Cassini, yörüngedeki uzay aracından ayrılarak Titan’ın yüzeyine inen ve yalnızca sıvı koşullar altında oluşabilen yuvarlak kayaların yüzey özelliklerini geri gönderen Avrupa Uzay Ajansı’nın Huygens sondasını yanında taşıdı. Peki Titan’ın metan atmosferi ve sıvı gölleriyle eski Dünya’ya benzeyebileceği göz önüne alındığında, Titan’da yaşam bulabilecek miyiz?






Kredi bilgileri: NASA

Dr. Pearce, Universe Today’e şunları söylüyor: “Titan’daki tek yaşanabilir ortam, yeraltının derinlikleridir; bir matkap ya da yüzeye bir şeyler fışkırtan bir şofben olmadan buraya ulaşmak hiç de kolay değil.” “Dolayısıyla Dragonfly’ın ötesinde onlarca yıl boyunca en iyi yerlere bakacağımızdan bile emin değilim. Şu anki en iyi hipotezlerimizin göletlerin ıslak-kuru döngülerini içerdiği göz önüne alındığında, Titan’da yaşamın kökenini hayal etmek de benim için zor. bu –180°C Titan’da mümkün olmazdı. Ancak son on yılda bilimden öğrendiğim bir şey varsa o da yeni bulgularla sıklıkla yanıldığımızdır ve bunu kesinlikle memnuniyetle karşılarım!

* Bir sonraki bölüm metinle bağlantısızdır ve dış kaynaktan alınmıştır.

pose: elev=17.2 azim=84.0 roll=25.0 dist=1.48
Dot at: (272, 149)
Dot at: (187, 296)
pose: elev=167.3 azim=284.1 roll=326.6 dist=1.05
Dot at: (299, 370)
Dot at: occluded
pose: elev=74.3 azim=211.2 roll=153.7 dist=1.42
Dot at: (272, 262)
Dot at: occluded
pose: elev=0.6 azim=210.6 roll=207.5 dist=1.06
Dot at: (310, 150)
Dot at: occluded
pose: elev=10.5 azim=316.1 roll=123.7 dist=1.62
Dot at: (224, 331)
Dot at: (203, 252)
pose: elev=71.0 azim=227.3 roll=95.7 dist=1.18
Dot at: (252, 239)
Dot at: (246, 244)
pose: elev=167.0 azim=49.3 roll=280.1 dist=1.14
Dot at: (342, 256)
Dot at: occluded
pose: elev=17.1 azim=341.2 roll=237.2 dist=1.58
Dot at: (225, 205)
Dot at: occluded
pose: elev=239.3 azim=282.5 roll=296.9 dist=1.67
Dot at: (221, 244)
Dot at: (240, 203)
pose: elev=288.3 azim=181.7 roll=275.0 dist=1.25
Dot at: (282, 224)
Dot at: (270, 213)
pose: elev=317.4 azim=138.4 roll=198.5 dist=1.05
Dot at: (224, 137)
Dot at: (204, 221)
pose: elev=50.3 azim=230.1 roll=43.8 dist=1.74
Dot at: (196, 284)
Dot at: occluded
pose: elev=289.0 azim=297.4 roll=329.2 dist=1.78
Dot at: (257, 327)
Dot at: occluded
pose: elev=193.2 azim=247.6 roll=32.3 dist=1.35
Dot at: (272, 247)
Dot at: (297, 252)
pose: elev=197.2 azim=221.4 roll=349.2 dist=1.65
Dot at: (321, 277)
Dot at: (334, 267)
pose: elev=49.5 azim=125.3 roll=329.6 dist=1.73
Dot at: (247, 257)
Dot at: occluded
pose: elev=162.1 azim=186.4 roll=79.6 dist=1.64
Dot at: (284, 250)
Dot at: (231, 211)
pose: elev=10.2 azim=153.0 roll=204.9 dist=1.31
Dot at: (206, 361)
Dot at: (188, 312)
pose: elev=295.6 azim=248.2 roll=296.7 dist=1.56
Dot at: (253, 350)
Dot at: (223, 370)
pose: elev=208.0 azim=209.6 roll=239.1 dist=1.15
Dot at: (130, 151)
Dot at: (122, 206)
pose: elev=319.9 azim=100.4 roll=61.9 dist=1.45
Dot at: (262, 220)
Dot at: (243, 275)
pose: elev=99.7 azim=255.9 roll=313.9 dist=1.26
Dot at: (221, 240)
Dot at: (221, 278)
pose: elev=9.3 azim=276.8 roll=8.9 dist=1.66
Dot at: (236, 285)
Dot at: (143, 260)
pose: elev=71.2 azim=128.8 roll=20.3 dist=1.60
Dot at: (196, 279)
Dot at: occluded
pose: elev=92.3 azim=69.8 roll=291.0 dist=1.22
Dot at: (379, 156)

Bakmak her zaman daha iyidir, sadece durumunda.”

Daha fazla bilgi:
Ben KD Pearce ve diğerleri, Hadean Dünyası’ndaki küçük göletleri ısıtmak için yaşamın yapı taşlarının kaynağı olarak organik puslar, arXiv (2024). DOI: 10.48550/arxiv.2401.06212

Universe Today tarafından sağlanmıştır


Alıntı: Dünya’da yaşam nasıl başladı? Anahtar, atmosferik bulanıklık olabilir (2024, 1 Şubat) 2 Şubat 2024 tarihinde https://phys.org/news/2024-02-life-earth-atmospheric-haze-key.html adresinden alındı.

Bu belge telif haklarına tabidir. Özel çalışma veya araştırma amacıyla yapılan her türlü adil işlem dışında, yazılı izin alınmadan hiçbir kısmı çoğaltılamaz. İçerik yalnızca bilgilendirme amaçlı sağlanmıştır.